Just remember you can’t begin this process until you’ve settled on something long enough to let your imagination pour over it. And to do that, you have to give yourself permission to suck. And that’s all there is to it. “What’s the secret of writing great music?” you ask. Write terrible music instead.

A Rambling Post On Influence

When I reflect on my influences, I don’t think it’s just that I imitate things I like, even though that’s a huge part of it. Oftentimes, there are things that I feel the need to react to, even if the reactions don’t sound anything at all like the influence, or are even reacting against it.

In my view, an influence is something I am drawn to time and time again which shapes the way I perceive my own work. The process of studying influence isn’t always about copying the sound of another artist, but sometimes can be about trying to understand which elements of the artist’s work are changing the way I value my own. If this means aping somebody else, so be it. But sometimes the study of influence means readjusting the way my own tendencies compliment one another. It’s sort of like saying “Wow, I love how well this composer’s tendency A and tendency B work together. Wouldn’t it be great if I had the same synergy between my tendency C and tendency D!”

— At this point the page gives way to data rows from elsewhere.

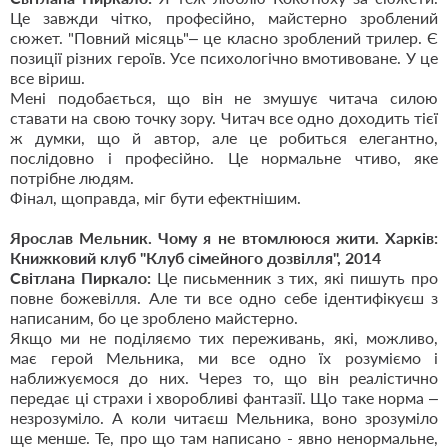
Це завжди чітко, професійно, майстерно зроблений
сюжет. "Повний місяць"– це класно зроблений трилер. Є
позиції різних героїв. Усе психологічно вмотивоване. У це
все віриш.
Мені подобається, що він не змушує читача силою
ставати на свою точку зору. Читач все одно доходить тієї
ж думки, що й автор, але це робиться елегантно,
послідовно і професійно. Це нормальне чтиво, яке
потрібне людям.
Фінал, щоправда, міг бути ефектнішим.
Ярослав Мельник. Чому я не втомлююся жити. Харків:
Книжковий клуб "Клуб сімейного дозвілля", 2014
Світлана Пиркало:
Це письменник з тих, які пишуть про
повне божевілля. Але ти все одно себе ідентифікуєш з
написаним, бо це зроблено майстерно.
Якщо ми не поділяємо тих переживань, які, можливо,
має герой Мельника, ми все одно їх розуміємо і
наближуємося до них. Через то, що він реалістично
передає ці страхи і хворобливі фантазії. Що таке норма –
незрозуміло. А коли читаєш Мельника, воно зрозуміло
ще менше. Те, про що там написано - явно ненормальне,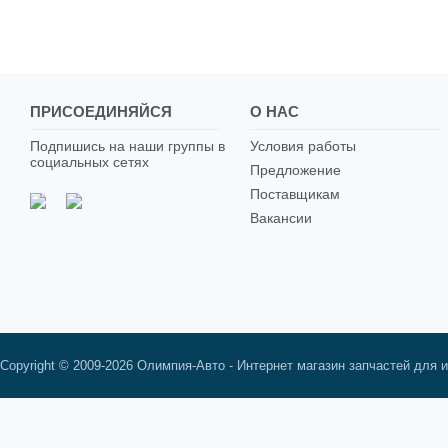
ПРИСОЕДИНЯЙСЯ
О НАС
Подпишись на наши группы в
Условия работы
социальных сетях
Предложение
Поставщикам
Вакансии
Copyright © 2009-2026 Олимпия-Авто - Интернет магазин запчастей для 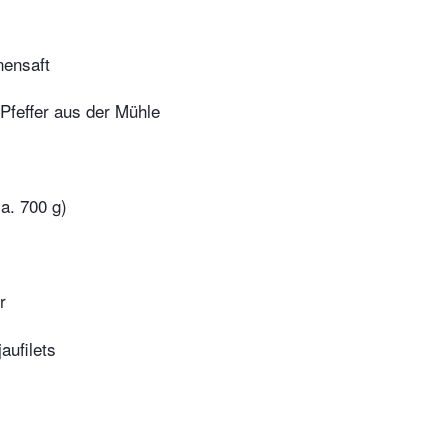
nensaft
Pfeffer aus der Mühle
a. 700 g)
r
aufilets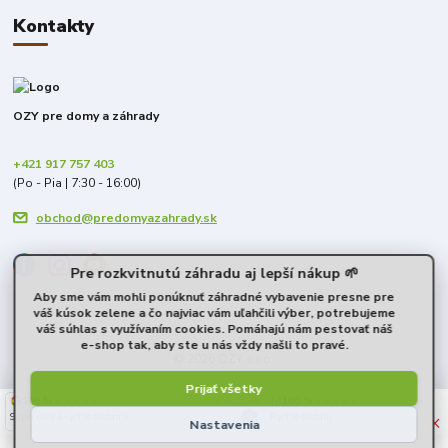
Kontakty
OZY pre domy a záhrady
+421 917 757 403
(Po - Pia | 7:30 - 16:00)
obchod@predomyazahrady.sk
Pre rozkvitnutú záhradu aj lepší nákup 🌱
Aby sme vám mohli ponúknuť záhradné vybavenie presne pre
váš kúsok zelene a čo najviac vám uľahčili výber, potrebujeme
váš súhlas s využívaním cookies. Pomáhajú nám pestovať náš
e-shop tak, aby ste u nás vždy našli to pravé.
© 2026 OZY s.r.o.
Prijať všetky
100 %
★★★★★
100 %
★★★★★
4. augusta
×
Super ceny a rychle dodanie
Rychlé dodání
Nastavenia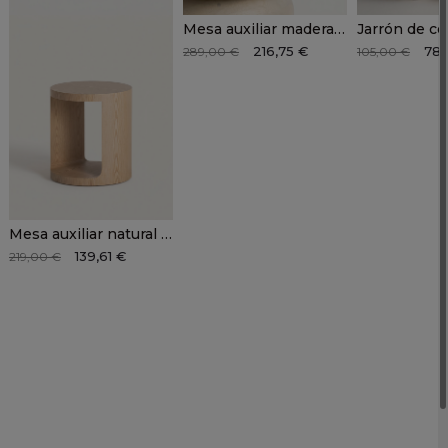
Mesa auxiliar madera mango KORVEN
216,75 €
78,
289,00 €
105,00 €
Mesa auxiliar natural KELAN
139,61 €
219,00 €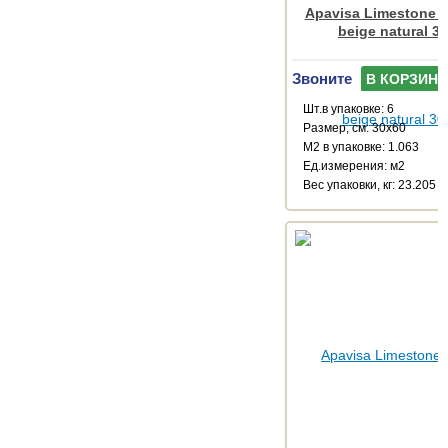
Apavisa Limestone M
beige natural 3
Звоните
В КОРЗИНУ
Шт.в упаковке: 6
Размер, см: 30x60
М2 в упаковке: 1.063
Ед.измерения: м2
Веc упаковки, кг: 23.205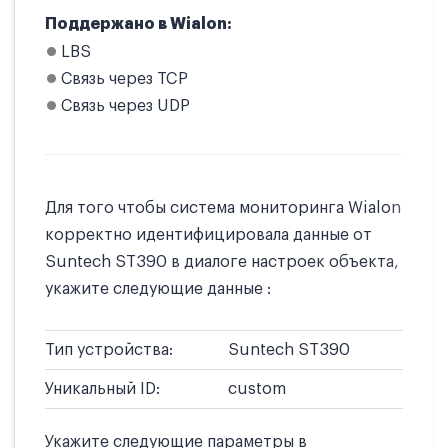
Поддержано в Wialon:
LBS
Связь через TCP
Связь через UDP
Для того чтобы система мониторинга Wialon
корректно идентифицировала данные от
Suntech ST390 в диалоге настроек объекта,
укажите следующие данные :
Тип устройства:
Suntech ST390
Уникальный ID:
custom
Укажите следующие параметры в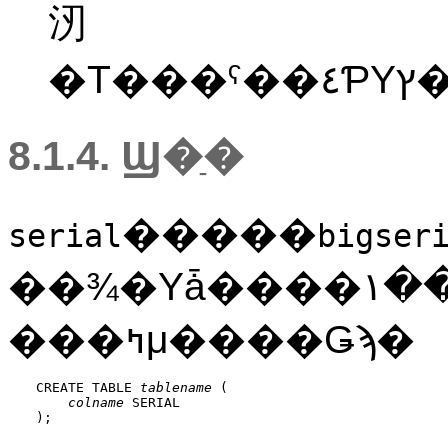
㲽
�Τ
8.1.4. Ϣ�ַ�
�����
serial
bigser
���ߤμ����Ǥϡ�
CREATE TABLE 
tablename
 (

colname
 SERIAL

);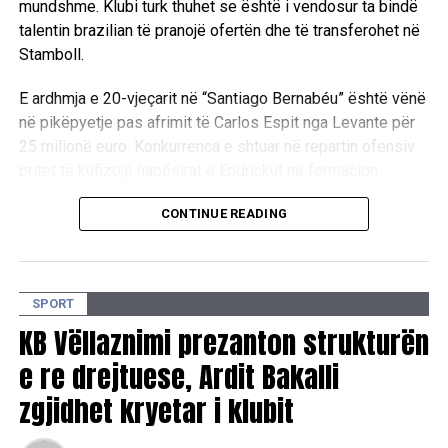
mundshme. Klubi turk thuhet se është i vendosur ta bindë
talentin brazilian të pranojë ofertën dhe të transferohet në
Stamboll.
E ardhmja e 20-vjeçarit në “Santiago Bernabéu” është vënë
në pikëpyetje pas afrimit të Carlos Espit nga Levante për
25 milionë euro. Konkurrenca e shtuar në repartin ofensiv
pritet të kufizojë hapësirat e Endrickut në formacion.
Ndërkohë, trajneri i Real Madridit, Jose Mourinho,
CONTINUE READING
raportohet se e konsideron Espin si një alternativë të
rëndësishme në repartin sulmues dhe nuk mund t’i
garantojë Endrickut minutat që ai kërkon.
SPORT
Pikërisht kjo situatë ka nxitur interesimin e Fenerbahçes, e
KB Vëllaznimi prezanton strukturën
cila shpreson të përfitojë nga pasiguria rreth rolit të
e re drejtuese, Ardit Bakalli
brazilianit në skuadrën madrilene dhe ta bindë atë të
zgjidhet kryetar i klubit
vazhdojë karrierën në Superligën turke.
D.L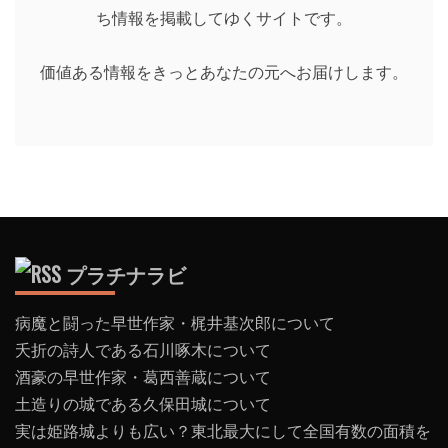
ち情報を掲載してゆくサイトです。
価値ある情報をきっとあなたの元へお届けします。
プラチナラビ
病魔と闘った早世作家・梶井基次郎について
夭折の詩人である石川啄木について
酒豪の早世作家・葛西善蔵について
土造りの城である久保田城について
実は姫路城よりも広い？東北最大にして全国有数の面積を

For example, when I got into Arvo Pärt, it would have been far too easy to write a bunch Tintinnabuli compositions and say “Look, I’ve been influenced!” For me it was understanding that the simplicity of the Pärt’s Tintinnabuli technique matches the simplicity of his melodic construction in a way that’s highly personal to him. And it also had something to do with the power of oblique motion, the idea that any line at any moment can rest on a single pitch and through inaction color all the lines around it.

But the most important thing to realize is that the diatonic scale and the diatonic triad hold some kind of deep, personal meaning for Arvo Pärt. So then the question becomes, what sonorities have that kind of resonance with me? And that brings me into the world of Webern and the world of Bartók, because the sonorities which they tend to favor capture my imagination in a profound way. And being aware of the power of oblique motion ended up being the key to understanding Bartók’s use of harmony in a piece like “Music for Strings, Percussion, and Celeste.” So in a way Arvo Pärt’s simplicity helped me understand Béla Bartók’s complexity. Actually, it helped me find the simplicity within Béla Bartók’s apparent complexity.

And to top it off, I noticed that both Bartók and Pärt have a very similar approach to the way they assign function to contrapuntal strands. Whereas Pärt is more explicit about the segregation of roles between the melodic lines and the harmonic Tintinnabuli lines, Bartók’s lines would change roles as a passage unfolds. But the principle was the same. At any given moment, there were foreground lines attracting the attention of the listener, and background lines connecting the registral gaps in between the foreground lines, and generating beautiful sonorities in the process. And with both composers, the harmonic orientation comes from the way the individuals lines unfold through registral space over time. And that brought me to the real lesson, which is that any sonority can sound utterly gorgeous if you can make sense of the melodies that brought it into being.

And then I do some reading, and some studying, and some listening, and realize it all comes back to Pérotin anyway, and the Western world has been in pitiful decline since 1250 or thereabouts. So thank God for Africa, but that’s a post for another day.

When Systems Are Bad

Be wary of any urge to achieve of intellectual, conceptual, mathematical symmetry. It does not work! Follow the sound instead. The urge to systematize comes from a fear of decision making. Do not abdicate responsibility. Embrace the struggle and pour yourself into your work.